Há 60 anos, MoMA descobria a “escola brasileira”

MARA GAMA
especial para a Folha de S.Paulo

Há 60 anos, uma conjuntura política peculiar impulsionou a arquitetura brasileira no mundo. A atenção da crítica se voltaria para a produção recente e inovadora de jovens profissionais. Oscar Niemeyer, Lucio Costa, os irmãos Marcelo e Milton Roberto, Afonso Reidy, Gregori Warchavchik, Roberto Burle-Marx, Rino Levi e Álvaro Vital Brazil tiveram projeção jamais igualada pelas gerações seguintes.

Era 1943, e o MoMA (Museu de Arte Moderna), de Nova York, abria a mostra fotográfica “Brazil Builds: Architecture New and Old 1652-1942”, organizada pelo arquiteto Philip Goodwin, da comissão de relações exteriores do museu, e por G.E. Kidder Smith, um dos maiores fotógrafos de arquitetura do século 20. Precedida por uma viagem de descobrimento do Brasil pelos dois enviados do MoMA, a mostra gerou o catálogo “Brazil Builds”, clássico da historiografia da arquitetura brasileira.

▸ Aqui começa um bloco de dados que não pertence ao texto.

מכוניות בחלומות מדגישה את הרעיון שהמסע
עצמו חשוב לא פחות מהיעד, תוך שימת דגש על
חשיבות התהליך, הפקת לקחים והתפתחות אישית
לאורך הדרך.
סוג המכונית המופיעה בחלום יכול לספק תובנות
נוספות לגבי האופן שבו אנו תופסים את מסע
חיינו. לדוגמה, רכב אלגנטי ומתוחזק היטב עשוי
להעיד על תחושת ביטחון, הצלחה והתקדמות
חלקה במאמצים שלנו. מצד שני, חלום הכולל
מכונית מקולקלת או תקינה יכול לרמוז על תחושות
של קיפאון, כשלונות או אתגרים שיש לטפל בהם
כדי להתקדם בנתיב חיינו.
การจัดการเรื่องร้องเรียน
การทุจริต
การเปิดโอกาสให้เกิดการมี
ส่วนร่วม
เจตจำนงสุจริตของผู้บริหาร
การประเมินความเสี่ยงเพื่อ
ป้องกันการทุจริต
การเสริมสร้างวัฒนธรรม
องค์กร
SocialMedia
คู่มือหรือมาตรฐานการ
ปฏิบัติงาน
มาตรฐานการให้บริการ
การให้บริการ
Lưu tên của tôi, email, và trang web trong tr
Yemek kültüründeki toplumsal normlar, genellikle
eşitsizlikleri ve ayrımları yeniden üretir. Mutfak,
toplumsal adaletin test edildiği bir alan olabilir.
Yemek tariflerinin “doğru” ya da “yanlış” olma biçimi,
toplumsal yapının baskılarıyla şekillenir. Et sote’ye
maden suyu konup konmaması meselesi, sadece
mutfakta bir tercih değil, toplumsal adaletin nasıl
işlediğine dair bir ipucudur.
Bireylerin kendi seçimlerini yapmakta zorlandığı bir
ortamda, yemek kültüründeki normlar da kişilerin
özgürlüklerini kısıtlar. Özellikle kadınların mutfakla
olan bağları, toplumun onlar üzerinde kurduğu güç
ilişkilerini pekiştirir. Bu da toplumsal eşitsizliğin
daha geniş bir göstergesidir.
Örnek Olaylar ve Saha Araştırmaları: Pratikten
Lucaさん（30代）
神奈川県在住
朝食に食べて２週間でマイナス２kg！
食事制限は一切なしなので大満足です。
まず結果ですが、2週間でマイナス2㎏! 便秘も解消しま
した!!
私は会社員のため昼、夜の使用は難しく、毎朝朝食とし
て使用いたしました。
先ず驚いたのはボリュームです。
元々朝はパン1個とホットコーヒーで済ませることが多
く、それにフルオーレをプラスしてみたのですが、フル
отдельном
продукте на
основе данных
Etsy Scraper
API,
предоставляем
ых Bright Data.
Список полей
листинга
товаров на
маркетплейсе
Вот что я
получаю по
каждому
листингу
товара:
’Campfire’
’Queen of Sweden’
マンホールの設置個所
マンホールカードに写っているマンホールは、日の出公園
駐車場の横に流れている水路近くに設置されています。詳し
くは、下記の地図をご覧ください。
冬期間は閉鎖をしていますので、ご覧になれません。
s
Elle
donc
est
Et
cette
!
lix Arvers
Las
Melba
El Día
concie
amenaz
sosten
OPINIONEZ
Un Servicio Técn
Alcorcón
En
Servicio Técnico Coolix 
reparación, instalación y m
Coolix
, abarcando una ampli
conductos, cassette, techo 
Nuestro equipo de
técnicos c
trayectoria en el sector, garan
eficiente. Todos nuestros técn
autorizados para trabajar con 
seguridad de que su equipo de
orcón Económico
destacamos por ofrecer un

Foi o “passaporte da arquitetura brasileira para o mundo pós-Segunda Guerra”, segundo o arquiteto Hugo Segawa. Na esteira da mostra, o que se fazia no Brasil passou a ser conhecido por “brazilian school”, e seus expoentes, observados pela crítica como vertente diferenciada do modernismo. Segawa aponta a mostra do MoMA como uma das “peças” da política de boa vizinhança do governo de Franklin Delano Roosevelt (1882-1945), nos EUA.

Outros exemplos da mesma política foram a Feira Mundial de Nova York, em 1938, onde estava o pavilhão brasileiro (que unia os pilotis de Lucio Costa e as curvas de Oscar Niemeyer); a viagem de Walt Disney ao Brasil, com a criação de Zé Carioca; a vinda de Orson Welles ao país, para rodar o nunca concluído “Tudo É Verdade”; e a viagem do músico Leopold Stokowski, em 1940, para fazer o disco “Native Brazilian Music”. Foram gravadas 40 músicas, selecionadas por Heitor Villa-Lobos e executadas por músicos arregimentados por Donga. Stokowski levou o “master”, e o disco nunca saiu por aqui.

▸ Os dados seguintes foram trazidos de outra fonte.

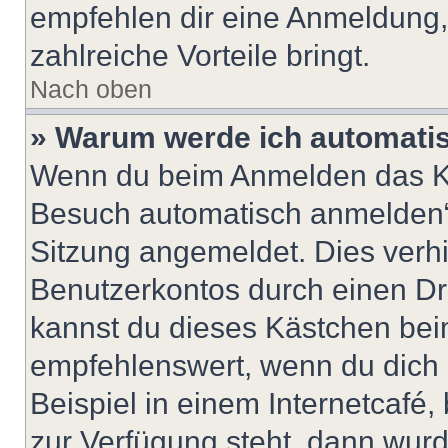
empfehlen dir eine Anmeldung, d
zahlreiche Vorteile bringt.
Nach oben
» Warum werde ich automati
Wenn du beim Anmelden das Ko
Besuch automatisch anmelden“ n
Sitzung angemeldet. Dies verh
Benutzerkontos durch einen Dr
kannst du dieses Kästchen bei
empfehlenswert, wenn du dich 
Beispiel in einem Internetcafé,
zur Verfügung steht, dann wurd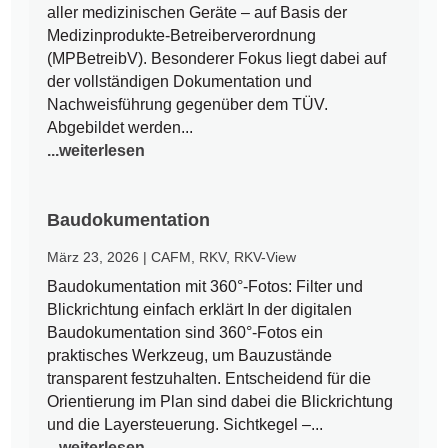
aller medizinischen Geräte – auf Basis der
Medizinprodukte-Betreiberverordnung
(MPBetreibV). Besonderer Fokus liegt dabei auf
der vollständigen Dokumentation und
Nachweisführung gegenüber dem TÜV.
Abgebildet werden...
...weiterlesen
Baudokumentation
März 23, 2026
|
CAFM
,
RKV
,
RKV-View
Baudokumentation mit 360°-Fotos: Filter und
Blickrichtung einfach erklärt In der digitalen
Baudokumentation sind 360°-Fotos ein
praktisches Werkzeug, um Bauzustände
transparent festzuhalten. Entscheidend für die
Orientierung im Plan sind dabei die Blickrichtung
und die Layersteuerung. Sichtkegel –...
...weiterlesen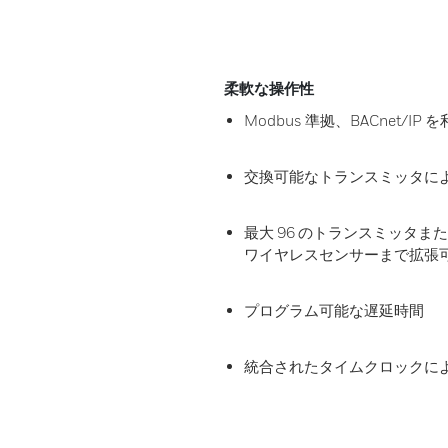
柔軟な操作性
Modbus 準拠、BACnet/IP
交換可能なトランスミッタに
最大 96 のトランスミッタまたはリ
ワイヤレスセンサーまで拡張
プログラム可能な遅延時間
統合されたタイムクロックに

A conotação política de “Brazil Builds” é clara. No prefácio do catálogo, escreve Goodwin: “O MoMA e o Instituto Norte-Americano de Arquitetura achavam-se ambos, na primavera de 1942, ansiosos em travar relações com o Brasil, um país que ia ser nosso futuro aliado. Por esse motivo e pelo desejo agudo de conhecer melhor a arquitetura brasileira, principalmente as soluções dadas ao problema do combate ao calor e aos efeitos da luz sobre as grandes superfícies de vidro na parte externa das construções, foi organizada uma viagem aérea”.

A seleção das mais de 80 obras teve participação do governo brasileiro: “Os principais interlocutores de Goodwin foram a intelligentsia do governo de Getúlio Vargas, sobretudo o grupo de Rodrigo Mello Franco Andrade, diretor do Iphan. Boa parte das obras do livro era de realizações governamentais”, conta Segawa.

A mostra do MoMA divulgou a vanguarda do pensamento arquitetônico, que, à época, tinha patrocínio do Estado. Um ano antes da mostra, em 1942, aos 35, Niemeyer finalizava o conjunto da Pampulha, em Belo Horizonte. A obra, que se tornou paradigma, era um dos destaques da exposição promovida pelo museu.

De Álvaro Vital Brasil, então com 34 anos, aparecia o Edifício Esther, em São Paulo; dos irmãos Marcelo Roberto, de 35 anos, e Milton Roberto, de 29 anos, a sede da Associação Brasileira da Imprensa e o Aeroporto Santos Dumont, no Rio. “Se pensarmos que Lucio Costa foi a cabeça da equipe do projeto do Ministério da Educação com apenas 35 anos, fica evidente como os brasileiros foram precoces em relação aos grandes mestres do século 20”, diz Segawa.

“A arquitetura de Le Corbusier já provocava espanto no mundo. Com a mostra, causou ainda mais surpresa que a maior obra modernista do planeta [o ministério] estivesse sendo feita no Brasil”, diz Ruy Ohtake, para quem a escola brasileira é a mais duradoura do mundo. “Dura mais que a bauhaus e o art déco. São mais de 50 anos”, diz.